Ich habe allerdings nicht damit gerechnet, dass ich sie nie verlassen kann. Ich hätte es von Anfang an wissen müssen. Ich habe wirklich nichts dagegen, in der Kommunikation die Nummer Zwei zu sein: Uhura hat wirklich etwas auf dem Kasten. Es ist halt nur so, dass ich auch gern mal außerhalb des Urlaubs einen Planeten sehen möchte. Ich würde nämlich gern mal etwas Aufregendes erleben.«
Sie beendete ihre Mahlzeit und schob sich eine Strähne ihres blonden Haars übers Ohr. »Ich möchte andere Völker kennenlernen – erfahren, wer da draußen ist. Wenn ich nur an einer Kom-Station hätte sitzen wollen, hätte ich auch im Flottenhauptquartier bleiben können. Ich wäre viel lieber da, wo etwas passiert. Sie etwa nicht?«
»Ja … Natürlich. Aber machen Sie sich keine Gedanken, dass Sie etwas falsch machen könnten? Oder von irgendeinem unbekannten Gegner umgebracht werden?« Chekov musterte sie aufmerksam, er wollte unbedingt in Erfahrung bringen, aus welcher Perspektive jemand von der Mannschaft diese Grundsatzfragen sah.
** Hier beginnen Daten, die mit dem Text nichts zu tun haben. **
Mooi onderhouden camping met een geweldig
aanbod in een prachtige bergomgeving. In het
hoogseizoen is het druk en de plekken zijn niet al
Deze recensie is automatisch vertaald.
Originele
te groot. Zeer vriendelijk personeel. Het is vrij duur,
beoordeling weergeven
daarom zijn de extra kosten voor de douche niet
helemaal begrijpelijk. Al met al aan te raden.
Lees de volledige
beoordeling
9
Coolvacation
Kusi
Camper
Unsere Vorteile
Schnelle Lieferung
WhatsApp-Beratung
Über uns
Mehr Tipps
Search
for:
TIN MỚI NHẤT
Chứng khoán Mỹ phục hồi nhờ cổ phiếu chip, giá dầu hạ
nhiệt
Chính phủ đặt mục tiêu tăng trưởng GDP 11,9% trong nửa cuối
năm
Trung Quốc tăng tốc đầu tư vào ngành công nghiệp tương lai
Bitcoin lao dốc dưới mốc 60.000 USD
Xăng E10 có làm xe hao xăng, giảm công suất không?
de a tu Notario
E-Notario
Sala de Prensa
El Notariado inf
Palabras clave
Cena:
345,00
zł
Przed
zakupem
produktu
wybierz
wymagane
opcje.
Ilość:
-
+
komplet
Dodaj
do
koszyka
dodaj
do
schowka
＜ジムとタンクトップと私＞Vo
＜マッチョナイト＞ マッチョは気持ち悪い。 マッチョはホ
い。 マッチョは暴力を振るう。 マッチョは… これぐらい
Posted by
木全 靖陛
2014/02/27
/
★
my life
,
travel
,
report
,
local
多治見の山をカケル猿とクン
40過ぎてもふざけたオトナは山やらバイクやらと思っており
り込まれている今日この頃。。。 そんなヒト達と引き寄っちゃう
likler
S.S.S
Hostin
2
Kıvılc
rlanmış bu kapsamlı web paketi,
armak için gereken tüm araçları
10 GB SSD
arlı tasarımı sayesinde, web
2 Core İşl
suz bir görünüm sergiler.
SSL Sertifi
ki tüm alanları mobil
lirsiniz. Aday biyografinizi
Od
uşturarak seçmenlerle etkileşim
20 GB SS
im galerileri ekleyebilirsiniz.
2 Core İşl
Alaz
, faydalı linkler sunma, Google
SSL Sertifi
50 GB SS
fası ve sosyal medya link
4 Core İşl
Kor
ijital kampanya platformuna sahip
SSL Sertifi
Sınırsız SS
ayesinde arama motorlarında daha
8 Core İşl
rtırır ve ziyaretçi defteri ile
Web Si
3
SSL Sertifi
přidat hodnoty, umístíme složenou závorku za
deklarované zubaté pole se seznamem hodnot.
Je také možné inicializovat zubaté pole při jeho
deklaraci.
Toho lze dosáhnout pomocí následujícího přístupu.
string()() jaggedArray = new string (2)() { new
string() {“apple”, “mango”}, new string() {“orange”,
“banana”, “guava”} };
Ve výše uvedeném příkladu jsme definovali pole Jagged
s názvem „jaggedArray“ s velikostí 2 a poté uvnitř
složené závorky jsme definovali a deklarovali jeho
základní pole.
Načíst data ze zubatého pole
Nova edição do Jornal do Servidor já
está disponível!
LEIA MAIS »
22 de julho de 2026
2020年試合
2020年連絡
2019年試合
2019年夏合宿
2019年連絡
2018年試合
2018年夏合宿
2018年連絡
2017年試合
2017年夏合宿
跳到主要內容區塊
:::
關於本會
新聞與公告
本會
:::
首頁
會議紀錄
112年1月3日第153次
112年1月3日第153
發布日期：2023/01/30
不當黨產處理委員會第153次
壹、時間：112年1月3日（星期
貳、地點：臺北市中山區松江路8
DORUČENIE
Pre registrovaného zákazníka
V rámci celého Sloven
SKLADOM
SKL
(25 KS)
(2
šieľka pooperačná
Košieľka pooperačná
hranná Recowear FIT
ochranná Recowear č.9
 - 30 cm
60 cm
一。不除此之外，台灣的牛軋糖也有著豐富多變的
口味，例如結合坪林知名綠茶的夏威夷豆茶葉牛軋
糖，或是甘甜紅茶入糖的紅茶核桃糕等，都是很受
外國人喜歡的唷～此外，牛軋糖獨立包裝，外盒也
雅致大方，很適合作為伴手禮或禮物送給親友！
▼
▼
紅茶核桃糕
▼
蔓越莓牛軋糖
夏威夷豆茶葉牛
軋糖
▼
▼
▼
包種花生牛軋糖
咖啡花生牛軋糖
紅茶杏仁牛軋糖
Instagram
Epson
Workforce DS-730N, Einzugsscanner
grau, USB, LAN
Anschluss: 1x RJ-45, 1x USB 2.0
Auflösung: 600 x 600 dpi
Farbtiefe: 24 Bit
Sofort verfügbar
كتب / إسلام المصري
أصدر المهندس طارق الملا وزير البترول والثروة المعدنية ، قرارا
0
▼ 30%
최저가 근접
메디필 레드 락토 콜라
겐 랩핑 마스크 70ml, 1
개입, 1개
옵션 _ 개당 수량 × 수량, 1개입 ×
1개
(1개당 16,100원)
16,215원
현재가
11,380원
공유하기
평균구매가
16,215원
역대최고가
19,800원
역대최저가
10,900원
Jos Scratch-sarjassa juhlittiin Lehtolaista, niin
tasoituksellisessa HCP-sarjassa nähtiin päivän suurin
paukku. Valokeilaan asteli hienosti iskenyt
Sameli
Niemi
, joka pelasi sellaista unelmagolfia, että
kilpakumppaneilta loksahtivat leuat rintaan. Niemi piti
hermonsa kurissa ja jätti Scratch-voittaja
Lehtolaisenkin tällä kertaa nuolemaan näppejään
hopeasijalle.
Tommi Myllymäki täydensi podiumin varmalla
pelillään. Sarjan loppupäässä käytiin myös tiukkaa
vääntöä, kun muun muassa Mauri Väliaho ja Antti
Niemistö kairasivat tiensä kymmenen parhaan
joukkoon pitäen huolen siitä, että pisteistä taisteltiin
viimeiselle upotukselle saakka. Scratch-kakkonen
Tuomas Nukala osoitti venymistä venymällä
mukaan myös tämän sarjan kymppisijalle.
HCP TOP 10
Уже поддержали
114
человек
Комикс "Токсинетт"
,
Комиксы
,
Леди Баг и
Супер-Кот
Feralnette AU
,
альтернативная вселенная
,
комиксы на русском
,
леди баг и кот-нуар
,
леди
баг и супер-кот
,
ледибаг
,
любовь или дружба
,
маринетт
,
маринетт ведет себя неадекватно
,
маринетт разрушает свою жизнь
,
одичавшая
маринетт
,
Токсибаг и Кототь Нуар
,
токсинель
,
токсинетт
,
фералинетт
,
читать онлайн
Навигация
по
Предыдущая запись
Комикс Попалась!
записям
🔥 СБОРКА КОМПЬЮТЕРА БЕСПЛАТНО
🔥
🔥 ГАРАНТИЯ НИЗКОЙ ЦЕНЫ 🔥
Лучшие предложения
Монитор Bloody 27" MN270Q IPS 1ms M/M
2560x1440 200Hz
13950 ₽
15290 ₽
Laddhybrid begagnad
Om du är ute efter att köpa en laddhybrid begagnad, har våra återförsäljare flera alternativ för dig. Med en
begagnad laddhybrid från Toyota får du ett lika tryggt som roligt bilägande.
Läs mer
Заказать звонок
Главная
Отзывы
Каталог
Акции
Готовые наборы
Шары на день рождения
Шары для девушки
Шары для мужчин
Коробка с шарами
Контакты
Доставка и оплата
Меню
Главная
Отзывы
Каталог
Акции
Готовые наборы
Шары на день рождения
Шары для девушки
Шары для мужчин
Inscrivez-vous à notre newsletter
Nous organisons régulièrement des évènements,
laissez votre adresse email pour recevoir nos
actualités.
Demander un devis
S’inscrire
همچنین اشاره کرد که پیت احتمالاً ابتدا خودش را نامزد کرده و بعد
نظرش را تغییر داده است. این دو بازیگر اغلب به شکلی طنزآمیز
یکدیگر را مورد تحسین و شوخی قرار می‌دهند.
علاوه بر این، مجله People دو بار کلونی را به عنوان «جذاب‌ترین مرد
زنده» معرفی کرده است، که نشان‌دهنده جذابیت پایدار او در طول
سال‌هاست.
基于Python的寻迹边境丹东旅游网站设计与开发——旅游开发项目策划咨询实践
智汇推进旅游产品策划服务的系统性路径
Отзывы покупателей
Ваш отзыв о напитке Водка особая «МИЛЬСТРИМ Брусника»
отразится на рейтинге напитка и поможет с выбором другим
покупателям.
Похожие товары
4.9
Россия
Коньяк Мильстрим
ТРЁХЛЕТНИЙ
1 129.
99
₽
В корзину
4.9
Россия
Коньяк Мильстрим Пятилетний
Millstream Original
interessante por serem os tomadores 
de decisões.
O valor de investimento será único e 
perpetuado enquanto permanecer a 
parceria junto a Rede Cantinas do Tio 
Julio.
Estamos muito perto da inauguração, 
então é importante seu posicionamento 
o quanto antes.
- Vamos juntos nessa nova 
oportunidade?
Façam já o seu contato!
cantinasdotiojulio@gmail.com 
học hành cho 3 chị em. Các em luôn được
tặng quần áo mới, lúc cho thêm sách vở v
»Fehler macht doch jeder mal, Fähnrich. Aber aus Fehlern kann man auch lernen. Jedenfalls sagt Mr. Spock das immer, falls ich mal was vermassle. Und was den unbekannten Gegner angeht, so ist er, schätze ich, ein Risiko, auf das ich vorbereitet bin. Allerdings gibt mir der Dienst unter Captain Kirk in dieser Hinsicht ein gewisses Maß an Sicherheit.«
Chekov nickte. Er dachte über ihre Worte nach. Sie hat natürlich recht, sagte er sich. Nun, da er seine Situation etwas entspannter sah, gestand er: »Ich habe heute einen bösen Fehler gemacht. Und was noch schlimmer ist: Captain Kirk hat mich dabei gesehen.«
»Und?«
»Und? Ich habe auf der Stelle in Erwägung gezogen, den Dienst zu quittieren. Der Captain hat mich durch die Mangel gedreht. Er sagt, er erwartet das Beste, das ich ihm aber nicht geliefert habe.«
»Dann liefern Sie's eben beim nächsten Mal. Keine Panik. Irgendwann ist Schichtwechsel, und Sie sehen aus, als könnten Sie etwas Schlaf gebrauchen.«
Na schön, er fühlte sich wirklich müde. Es überraschte ihn nicht, dass man es ihm ansah. Er stand auf und bemerkte, dass er seine Mahlzeit gar nicht beendet hatte. Vielleicht war er doch nicht so hungrig gewesen wie angenommen.
Vielleicht war er auch gar nicht hungrig nach Essen gewesen. Und das Gespräch mit Palmer hatte ihn mit aller Energie versorgt, die er gebraucht hatte.
Wenn sie ihre Fehler korrigieren konnte, konnte er es auch. Vielleicht konnte er die Achtung seines Kommandanten sogar zurückgewinnen. Er brauchte nur eins zu tun: zum besten Navigator werden, den man sich vorstellen konnte.
Aber gelingt dir das auch?, fragte er sich. Der nagende Zweifel hatte ihn noch nicht verlassen.
Ohne eine passende Antwort begleitete er Palmer zum Turbolift.